(Beginning of Material for this exercise)

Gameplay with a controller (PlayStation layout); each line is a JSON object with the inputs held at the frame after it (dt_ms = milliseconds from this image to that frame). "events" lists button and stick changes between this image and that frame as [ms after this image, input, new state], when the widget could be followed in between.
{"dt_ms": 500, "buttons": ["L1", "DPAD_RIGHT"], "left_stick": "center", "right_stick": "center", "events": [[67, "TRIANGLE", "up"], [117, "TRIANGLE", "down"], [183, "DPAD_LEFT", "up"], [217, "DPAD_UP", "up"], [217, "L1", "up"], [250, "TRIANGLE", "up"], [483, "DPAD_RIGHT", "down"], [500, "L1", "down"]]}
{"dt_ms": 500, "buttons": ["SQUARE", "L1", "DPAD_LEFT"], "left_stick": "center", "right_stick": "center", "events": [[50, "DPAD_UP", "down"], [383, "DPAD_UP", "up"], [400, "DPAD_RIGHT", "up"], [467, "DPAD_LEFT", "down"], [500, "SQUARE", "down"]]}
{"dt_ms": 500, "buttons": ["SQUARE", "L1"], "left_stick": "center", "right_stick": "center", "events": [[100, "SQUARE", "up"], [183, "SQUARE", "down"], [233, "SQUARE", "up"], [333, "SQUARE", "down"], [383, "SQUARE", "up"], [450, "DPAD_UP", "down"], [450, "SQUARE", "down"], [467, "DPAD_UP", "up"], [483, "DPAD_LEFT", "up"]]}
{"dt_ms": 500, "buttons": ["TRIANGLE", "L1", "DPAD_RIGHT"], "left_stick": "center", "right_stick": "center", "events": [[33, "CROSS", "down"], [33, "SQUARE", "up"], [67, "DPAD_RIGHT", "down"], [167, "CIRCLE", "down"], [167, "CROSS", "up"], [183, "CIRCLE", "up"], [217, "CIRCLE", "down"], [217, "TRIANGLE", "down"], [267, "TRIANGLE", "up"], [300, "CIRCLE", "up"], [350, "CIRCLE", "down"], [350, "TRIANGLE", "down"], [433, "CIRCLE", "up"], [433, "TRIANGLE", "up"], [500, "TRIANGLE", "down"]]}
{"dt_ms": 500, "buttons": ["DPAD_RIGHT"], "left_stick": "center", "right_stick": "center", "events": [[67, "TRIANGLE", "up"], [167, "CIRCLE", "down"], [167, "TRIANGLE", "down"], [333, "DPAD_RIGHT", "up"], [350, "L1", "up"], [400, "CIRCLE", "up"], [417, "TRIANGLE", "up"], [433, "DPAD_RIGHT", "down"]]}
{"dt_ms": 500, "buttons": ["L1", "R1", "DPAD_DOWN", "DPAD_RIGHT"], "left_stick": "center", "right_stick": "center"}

(End of Material for this exercise)

What to work on. Could you return all lines from the data above that contain the string "CIRCLE"?

Finished exercise.
{"dt_ms": 500, "buttons": ["TRIANGLE", "L1", "DPAD_RIGHT"], "left_stick": "center", "right_stick": "center", "events": [[33, "CROSS", "down"], [33, "SQUARE", "up"], [67, "DPAD_RIGHT", "down"], [167, "CIRCLE", "down"], [167, "CROSS", "up"], [183, "CIRCLE", "up"], [217, "CIRCLE", "down"], [217, "TRIANGLE", "down"], [267, "TRIANGLE", "up"], [300, "CIRCLE", "up"], [350, "CIRCLE", "down"], [350, "TRIANGLE", "down"], [433, "CIRCLE", "up"], [433, "TRIANGLE", "up"], [500, "TRIANGLE", "down"]]}
{"dt_ms": 500, "buttons": ["DPAD_RIGHT"], "left_stick": "center", "right_stick": "center", "events": [[67, "TRIANGLE", "up"], [167, "CIRCLE", "down"], [167, "TRIANGLE", "down"], [333, "DPAD_RIGHT", "up"], [350, "L1", "up"], [400, "CIRCLE", "up"], [417, "TRIANGLE", "up"], [433, "DPAD_RIGHT", "down"]]}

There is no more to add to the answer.